Day 6. Get into flow
Mihaly Csikszentmihalyi was a world-renowned psychologist whose work focused on what makes you happy. He explained that expensive houses and bigger salaries don't help. In fact, beyond sufficient money to live on, more money doesn't improve happiness (What Works Wellbeing, 2024), although social comparisons drive us to believe that it will (Layard, 2011). What helps is to alter our state of consciousness and, in Csikszentmihalyi's case (2002), this is by entering a state of flow.
We have all been in flow – when we are undertaking an activity that requires absolute concentration. It's so absorbing that nothing else seems to matter and time flies by. Maybe you've been rock climbing or completing a piece of research about your favourite subject. You're so immersed in what you enjoy that you aren't worrying about or regretting anything.
Putting yourself into flow requires the right level of challenge and skill so that you are neither anxious nor bored (Figure 2). By balancing these two you enter the ‘flow channel’. As you increase your challenge you get better, and the more intense the state of flow becomes.
Self-care can be about massage and manicures, lying in the bath or lighting candles. But without challenging ourselves we may still feel our woes. Flow will help us, if we find something that we love to do and keep getting better at it.
Day 7. Get into nature
On your final day of your self-care challenge, it's all about going green. Of course, we might recommend a form of eco – or green – therapy for our patients, such as gardening or forest bathing, but what about ourselves?
We might start the day with ‘sunlight before screen light’ to improve our circadian rhythms. I start the day by inspecting the plants in my garden, with a bowl of cereal in hand.

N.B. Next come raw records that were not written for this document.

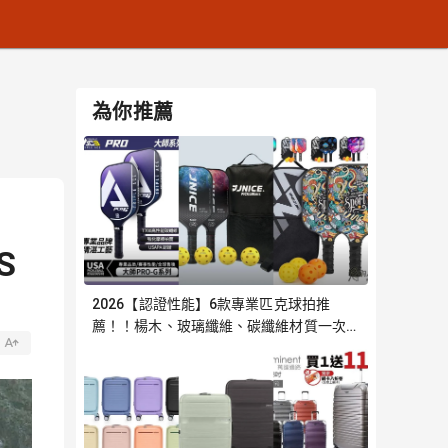
為你推薦
S
2026【認證性能】6款專業匹克球拍推
薦！！楊木、玻璃纖維、碳纖維材質一次看
｜嚴選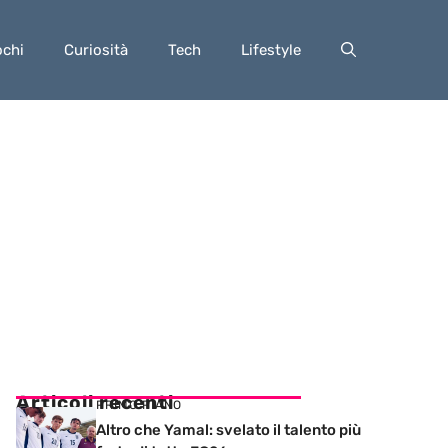
ochi
Curiosità
Tech
Lifestyle
Articoli recenti
PRIMO PIANO
Altro che Yamal: svelato il talento più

There is much to learn about why and how nature can make us well. For example, if we take notice of the veins on a leaf or how the petals on a flower occur in patterns, called fractals, this can reduce levels of stress (Taylor, 2016). Trees give us not only oxygen but also chemicals called phytoncides, which increase the levels of natural killer cells in our bodies, improving immunity and resistance to tumour formation (Li, 2009).
Self-care may mean something as simple as looking out of the window at the birds building a nest between patient consultations, a walk in the park at lunchtime or at weekends, or caring for houseplants, a window-box or a back garden.
Summary
Effective self-care requires evidence-based actions to improve wellbeing. To be well, we need to feel in control, have people who care about us and whom we help in return. We need purposeful, meaningful, creative and challenging things to do. And just a touch of nature.